• az önce üzerine oturduğum organdan uydurduğum laf *. şimdilik taze taze doğru olduğuna inanmaktayım öyleyse açıklayayım.
    öncelikle hiç bir zaman bu sanatı layıkıyla yerine getireceğimi sanmıyorum zira kendi işimi kuramıcak kadar korkak bi adam olduğumdan maaşla gelebileceğim nokta bellidir. ancak günümüzde bu sanati yerine getirebilecek kadar parası olan bir sürü insanın bu işten anlamadığını düşünmekteyim zira hayatlarının çoğunu o parayı kazanmakla geçiriyorlar. rahat rahat harcama günü geldiğinde ise * kültürleri yeterli olmadığından olayı görgüsüzlüğe vurabiliyorlar. nikon d200 alıp üzerine dondurma dökebiliyorlar ya da saçma sapan rehberler okuyup kıçlarını yırtarak kazandıkları parayı kazıklanmanın verdiği zevkle harcıyorlar (bkz: para harcama rehberi)
    sonra bu paraları ogulları yiyor ancak onlar da yeterli birikime sahip olmadıklarından genelde araba parçalayarak para harcama yoluna gidebiliyorlar.
    şimdi diyeceğim şudur ki ey eline belirli miktar para geçen insan evlatları. o parayı sürekli biriktirip kendileri varyemez modunda gezmesinler çünkü her zevk zaman ister. şarap içmeyi öğrenmek zaman ister, hiç anlamadığım o garip golf denen spor bile zaman ister eminim. tüm hobiler zamanla kazanılır ki geliştikçe zevk alasınız. tenis oynayanlar ilk oynadıkları oyundan aldıkları zevki hatırlıyorlar mı acaba? ben hep bu topa neden beyzbolcu gibi vuruyorum deyip kızardım kendi kendime. çoğumuzun ilk sevişmesi de eminim ki öyle rüya gibi değildir.
    sonuçta paranız en iyisine yetmese bile tutun bi ucundan genç yaşta. kaç kere yaşayacağız allah aşkına?
  • bu durumda zenginlerde sanatcidir ki o zaman sanat kimin icindir sorusu akla gelir ziya sanat halk icindir diyemeyiz artik ve neymis sanat sanat icindir.
  • şahsen ilgilendigim bir sanat dalı oldugu için, dogrulugundan şüphe etmedigim onerme.
    ben bu sanatı, kendime gore yorumladıgıma inanıyorum. wild post modern tarzda çalışıyorum.
    hız ve içguduler bu sanatta onemli rol oynar. oyle bir harcamalısınız ki gunun sonunda paranın nereye gittigi ancak eserlerinize bakarak anlaşılabilsin.
    "nereye gitti lan o kadar para?" diye soruldugunda,
    "bilmiyorum, hatırlamıyorum. kaptırmışım kendimi. biri poşetleri açıp baksın" demelisiniz.
  • icra edilirken hangi ekolün benimsendiği önemlidir.
  • böyle sanatın içine tükürürüm demişti melih gökçek. buda onun gibi bişey. bu laflar değil mi milleti kapitalist yapan?
  • doğru bir önermedir. çünkü, bunun için bile soyunanı vardır.

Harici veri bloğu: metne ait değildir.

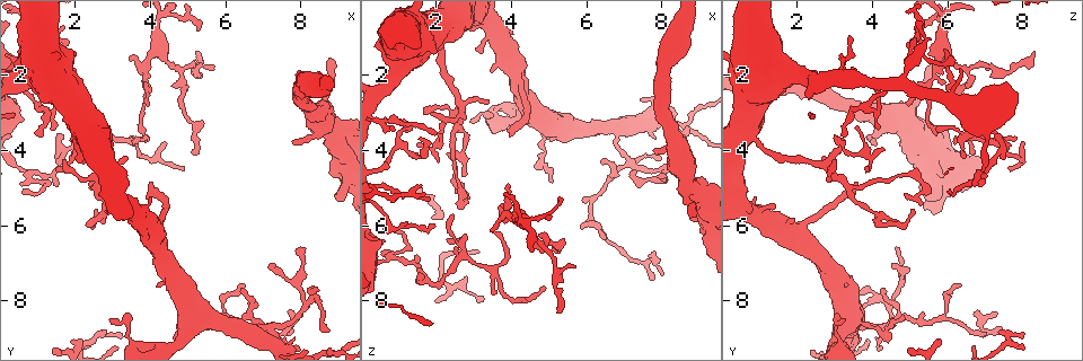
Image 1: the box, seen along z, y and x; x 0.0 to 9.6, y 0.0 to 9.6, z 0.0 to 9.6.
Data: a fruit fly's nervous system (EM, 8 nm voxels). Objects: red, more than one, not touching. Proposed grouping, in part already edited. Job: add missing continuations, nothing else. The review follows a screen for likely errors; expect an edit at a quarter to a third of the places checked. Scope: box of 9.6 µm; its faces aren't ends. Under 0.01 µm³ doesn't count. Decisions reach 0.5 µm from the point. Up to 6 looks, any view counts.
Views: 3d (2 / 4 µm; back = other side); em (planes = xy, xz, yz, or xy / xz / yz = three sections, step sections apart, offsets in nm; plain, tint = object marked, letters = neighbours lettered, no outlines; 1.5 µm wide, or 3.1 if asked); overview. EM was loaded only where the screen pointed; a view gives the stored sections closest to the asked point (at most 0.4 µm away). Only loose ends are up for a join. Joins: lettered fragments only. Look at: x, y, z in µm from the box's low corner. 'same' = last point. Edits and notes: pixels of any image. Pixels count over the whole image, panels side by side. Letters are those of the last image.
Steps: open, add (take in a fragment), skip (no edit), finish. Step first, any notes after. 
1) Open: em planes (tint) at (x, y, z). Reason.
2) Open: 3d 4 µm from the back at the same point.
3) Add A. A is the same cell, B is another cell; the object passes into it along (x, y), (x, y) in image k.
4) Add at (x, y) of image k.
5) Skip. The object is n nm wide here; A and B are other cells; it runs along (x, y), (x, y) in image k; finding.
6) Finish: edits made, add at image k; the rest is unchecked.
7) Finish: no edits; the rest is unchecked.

Open: em planes (letters) at (1.95, 3.65, 2.95).

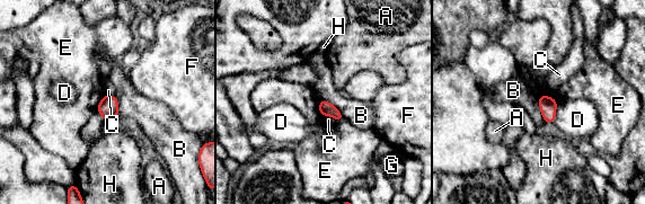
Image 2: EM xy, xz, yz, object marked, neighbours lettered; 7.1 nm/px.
Skip. A, B, C, D, E, F, G and H are other cells; none of them fits.

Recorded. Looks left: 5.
Open: 3d 4 µm at (5.25, 1.50, 8.35). An open end.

    (bkz: sanat için soyunmak)
  • şöyle bir örnekle pekiştirmek istediğimdir;
    siz bir haftasonu arkadaşlarınızla 2 gece reina'ya gidersiniz ve masa kurdurtursunuz. evet hesap gelir 1000 lira civarı, 2 gecede eder 2000 lira.
    (not: sağlam bir masaya 3.500 lira hesap geldiğine şahit olmuş bir bünyem var.)

    oysa cuma akşamından uçağa atlayıp bir amsterdam bir moskova yapsanız taş çatlasın 2 günde herşey dahil 1500-2000 liranız gidecektir ki yanında siktiğinizi kızın haddi hesabı olmayacaktır. istanbul'un götü kalkmış, verip vermeyeceği belli olmayan tikicanları mı? yoksa avrupa'nın, beyaz rusya'nın cıbıl cıbıl isterik kızları mı? işte sanat buradadır sevgili dostlarım.

    ha şimdi içinizden ben reina'ya kız kaldırmaya değil, eğlenmeye gidiyorum diyen denyolar çıkacaktır, onlar için geliyor;

    (bkz: ya ben lan neyse bişey demiyorum)
  • çetin altan'ın buna benzer bir sözü vardır. o "parayı kazanmak değil, harcamak sanattır" demiştir. kesinlikle katılıyorum.
  • türk insanı olarak bir çoğumuzun mahrum olduğu yetenek. acaba avrupa'dan hoca getirtip kursunu mu açsak? ironiye gel. *

    en yakınım dahil olmak üzere kazandığı parayı kullanamayan insanlarız bir çoğumuz. hesaplayan adamlarız belki de ondandır.